Phillip M. Johnston announced this week that he is leaving his position as director of the Santa Barbara Museum of Art, although he will stay on until his successor is named. A renowned scholar of American art and antiques and an influential figure in the museum world, Johnston has left a powerful legacy at the SBMA, and he will be missed. Board member Les Charles characterized Johnston as “a man without a lot of ego, and with a lot of integrity.” Johnston has presided over several key projects at the museum, including: an ongoing re-evaluation and display of the permanent collection under the rubric “Art of the Americas”; a major touring show welcomed from the Wadsworth Atheneum in Hartford, “From Renaissance to Rococo”; and the current Rufino Tamayo retrospective, which originated at the museum and will tour internationally.

In addition to these programming achievements, Johnston provided crucial leadership at a time when the museum faced significant challenges, particularly in meeting its financial obligations.
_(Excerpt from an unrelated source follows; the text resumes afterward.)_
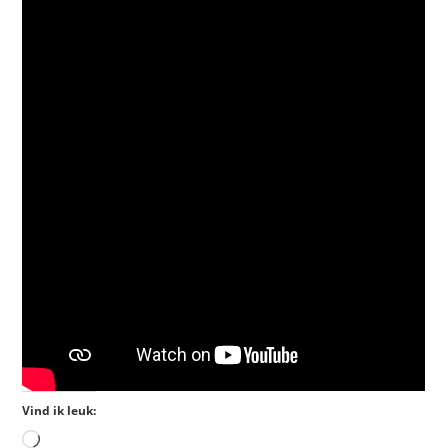
Vind ik leuk:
Charles recalled the situation as a dire one, saying of the museum’s finances at that time, “We had sprung a leak. The boom years of the late 1990s had come to a halt, and expenses needed to be brought into line with the museum’s income and endowment.” Johnston said he was aware of what he was walking into and knew it would not be easy, but “There was nothing else to do. Running a museum is people-intensive work, and there was no way to balance the books here without layoffs, which are always hard.”
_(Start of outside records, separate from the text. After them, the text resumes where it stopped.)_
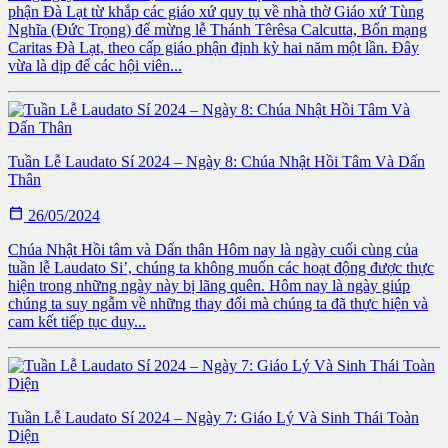
phận Đà Lạt từ khắp các giáo xứ quy tụ về nhà thờ Giáo xứ Tùng
Nghĩa (Đức Trọng) để mừng lễ Thánh Têrêsa Calcutta, Bổn mạng
Caritas Đà Lạt, theo cấp giáo phận định kỳ hai năm một lần. Đây
vừa là dịp để các hội viên...
Tuần Lễ Laudato Sí 2024 – Ngày 8: Chúa Nhật Hồi Tâm Và Dấn
Thân

26/05/2024
Chúa Nhật Hồi tâm và Dấn thân Hôm nay là ngày cuối cùng của
tuần lễ Laudato Si’, chúng ta không muốn các hoạt động được thực
hiện trong những ngày này bị lãng quên. Hôm nay là ngày giúp
chúng ta suy ngẫm về những thay đổi mà chúng ta đã thực hiện và
cam kết tiếp tục duy...
Tuần Lễ Laudato Sí 2024 – Ngày 7: Giáo Lý Và Sinh Thái Toàn
Diện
Charles said he and other board members were concerned at first, because “Phillip was so self-deprecating and humble that even after we hired him, we weren’t sure that he would be tough enough for the hard decisions that were coming his way. We were happy to find out we were wrong. He was not only strong; he was great about it, and he did not spare himself when it came time to cut corners in the budget. We were all very impressed by that, and by how wonderfully well he did at getting to know people here, and listening to their concerns. He was definitely the right man for the job.”

Coming from the museum of the Rhode Island School of Design, Johnston embraced the opportunities available at SBMA. Among his accomplishments, he noted with special pride a list of quite varied achievements, all of which reflect his comprehensive imagining of the museum’s role in contemporary culture. “All my life I had wanted to be able to craft an overall program for an independent museum,” he said. “Given all the strengths of this collection, I felt that there must be some inventive use to which it could be put, some way to find a suitable balance between stability and change.” He spoke animatedly about such initiatives as the redesign of the museum’s park wing entrance, a project he spearheaded and for which he raised the money. “There’s still some polishing to do,” he said of that project, “but I like to think that we have already made the museum more outward-looking-the park wing entrance ought to look like a second front door, and not the ‘back door’ that it was always referred to as.”

Johnston is effusive about SBMA. “The scale of the place is so appealing-you can actually see it in a day,” he pointed out. “That’s not true of the Met, and I think it’s a plus. The museum also neatly avoids the ‘Bilbao effect,’ as it is architecturally interesting without ostentation. The location on State Street is crucial. What a lucky thing to be there now, with all that is happening and going to happen in the area over the next few years. If only there were a way to open things up further and create a visual link or sense of a through-line between the Santa Barbara Courthouse on Anacapa and the facades on State Street.”

When asked about the process of choosing a successor, both Charles and Johnston were sanguine. Charles said the position was “definitely more attractive than when Phillip came. He has accomplished so much.” Part of Johnston’s motivation for announcing his departure has to do with timing. He wants the new director to be in place before the museum fills another key opening, that of head curator. In a characteristic display of self-awareness and generosity, Johnston wishes to leave that hire to his successor.